**Task prompt**
Copy the lines of every record below word for word, leaving out the pictures.

(Figure understanding tasks)
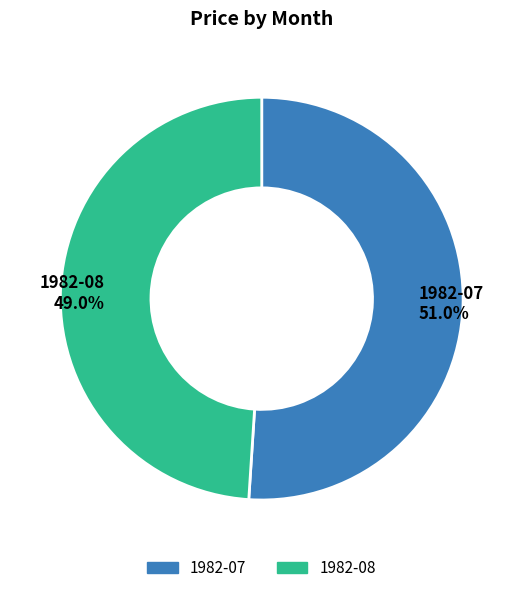

Is 1982-07 the majority of the pie?

Yes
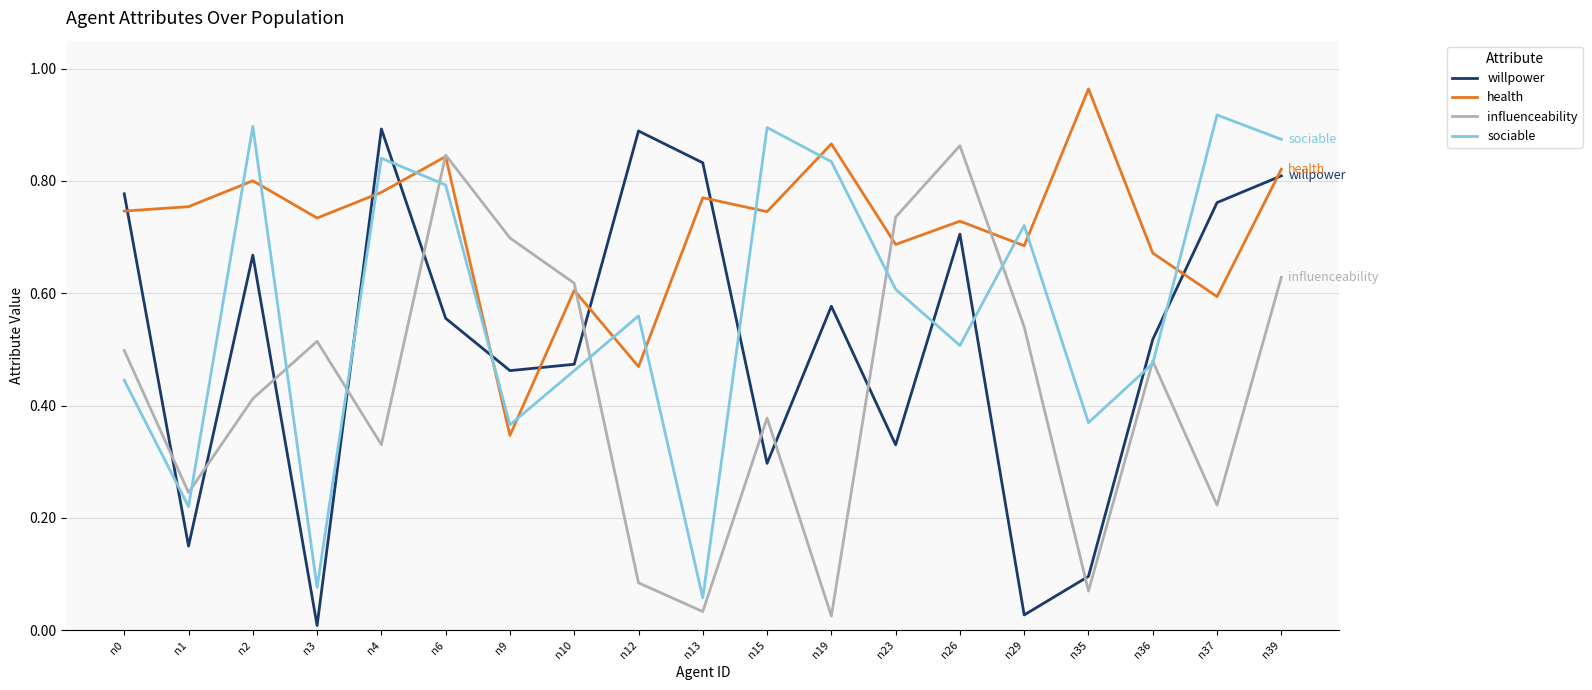

The value of health at n29 is 1.0. True or false?

False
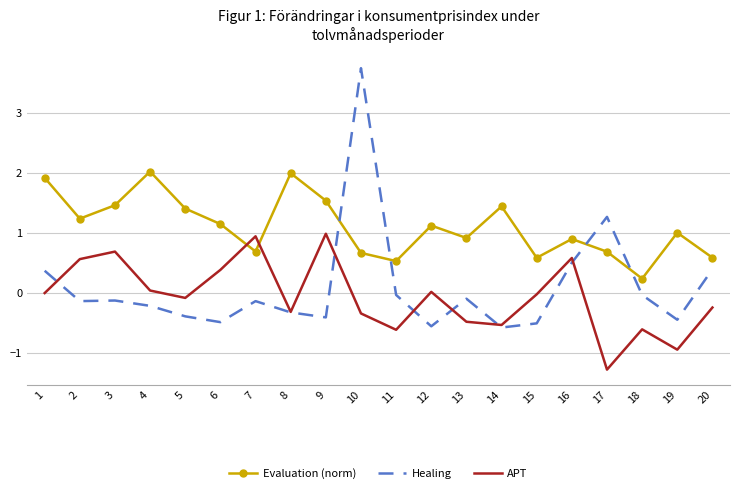

Is it true that Evaluation (norm) equals 0.2 at 13?

False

**Answer space**
Is 1982-07 the majority of the pie?

Yes

The value of health at n29 is 1.0. True or false?

False

Is it true that Evaluation (norm) equals 0.2 at 13?

False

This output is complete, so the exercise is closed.